Scan the material and copy every line in which "down" appears.

[DATASET EXCERPT Boundary: Start]

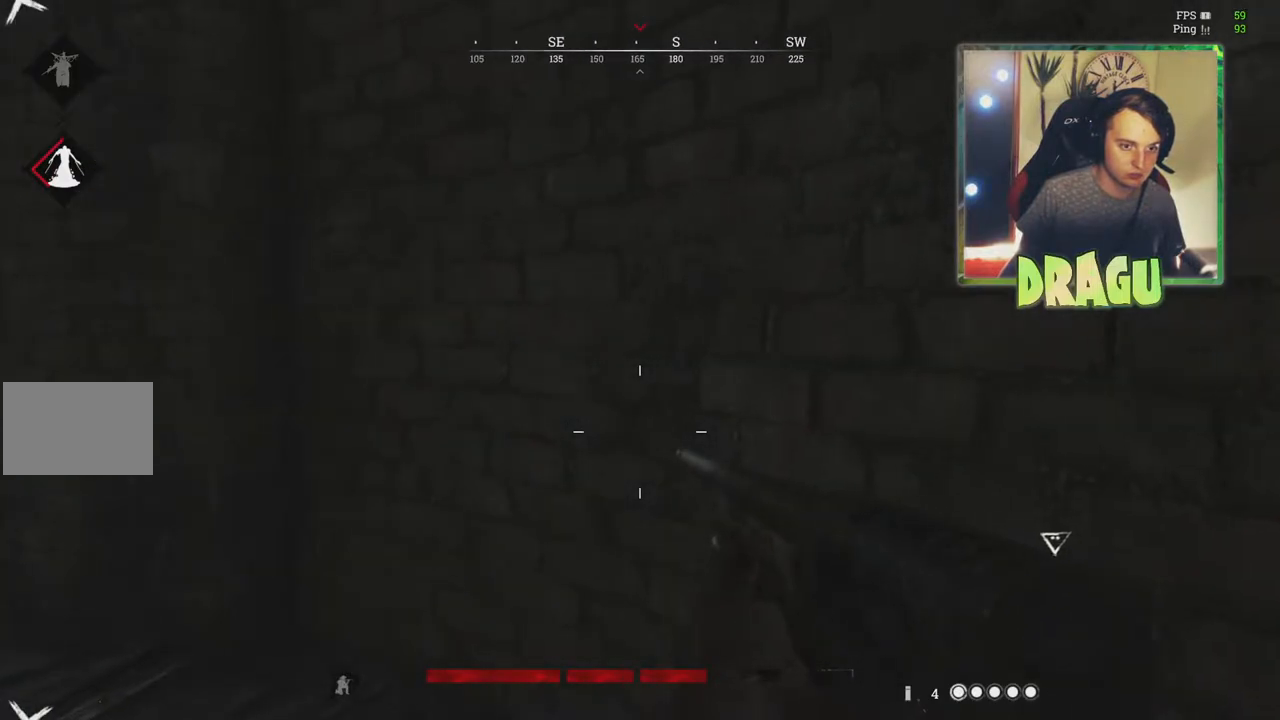
{"keys": ["a", "w"], "mouse": [], "events": [[300, "w", "down"]]}
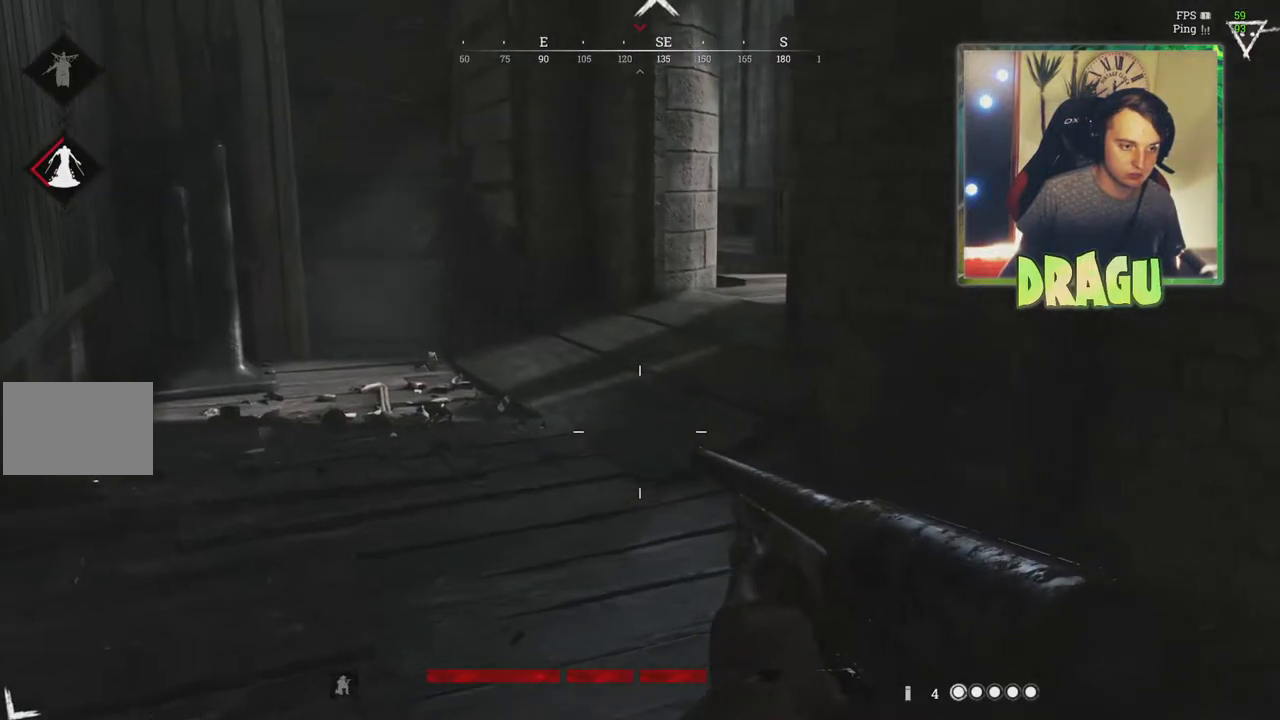
{"keys": ["a"], "mouse": [], "events": [[350, "w", "up"]]}
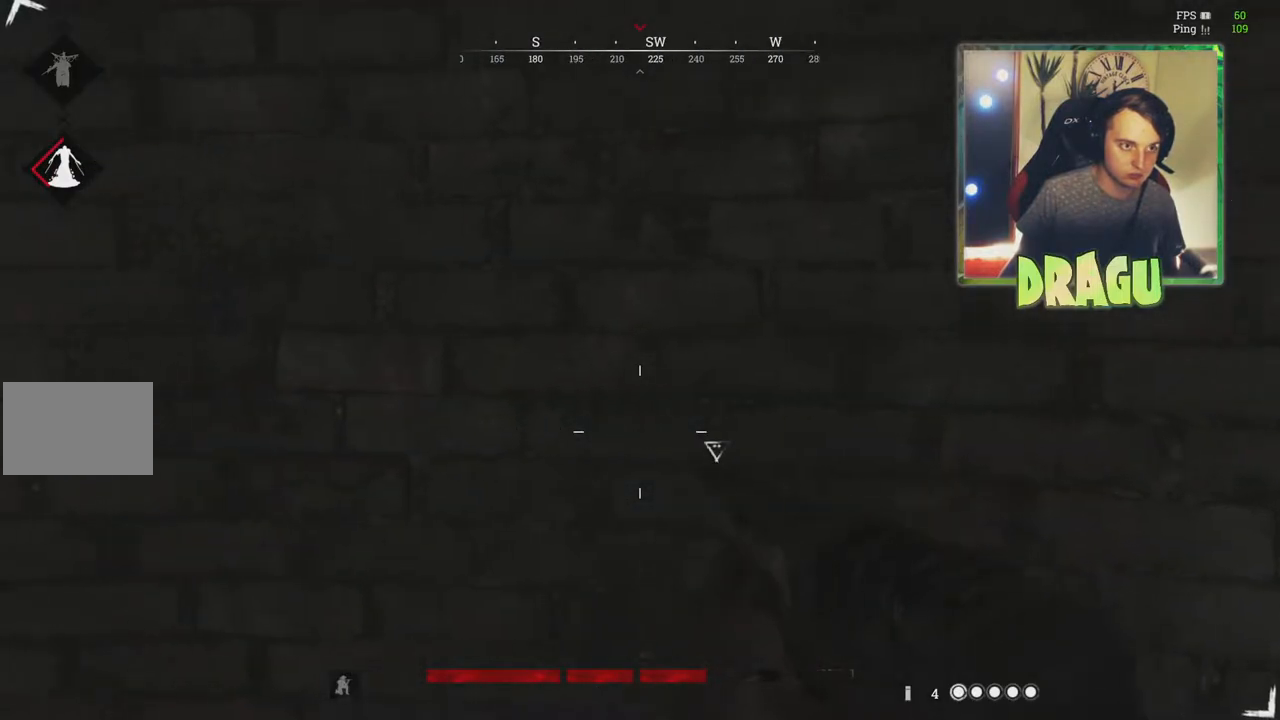
{"keys": ["a", "w"], "mouse": [], "events": [[334, "w", "down"]]}
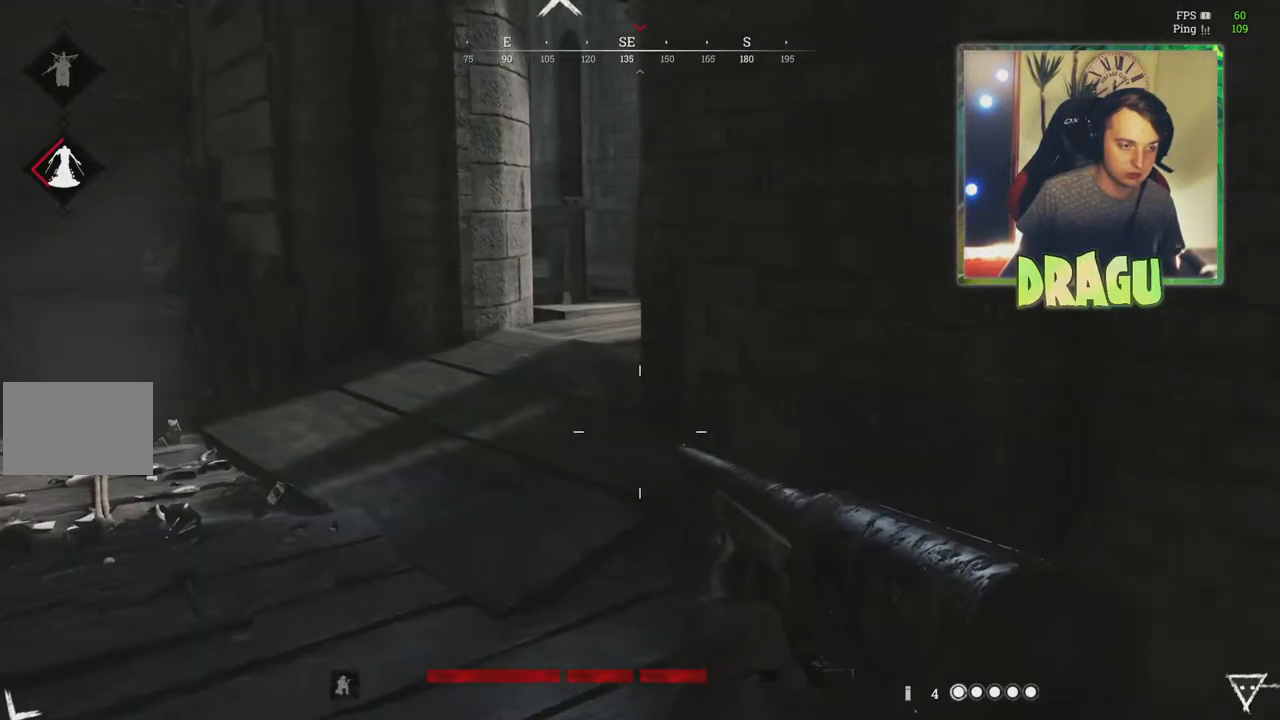
{"keys": ["w"], "mouse": [], "events": [[250, "a", "up"]]}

[DATASET EXCERPT Boundary: End]

RESULT BELOW:
{"keys": ["a", "w"], "mouse": [], "events": [[300, "w", "down"]]}
{"keys": ["a", "w"], "mouse": [], "events": [[334, "w", "down"]]}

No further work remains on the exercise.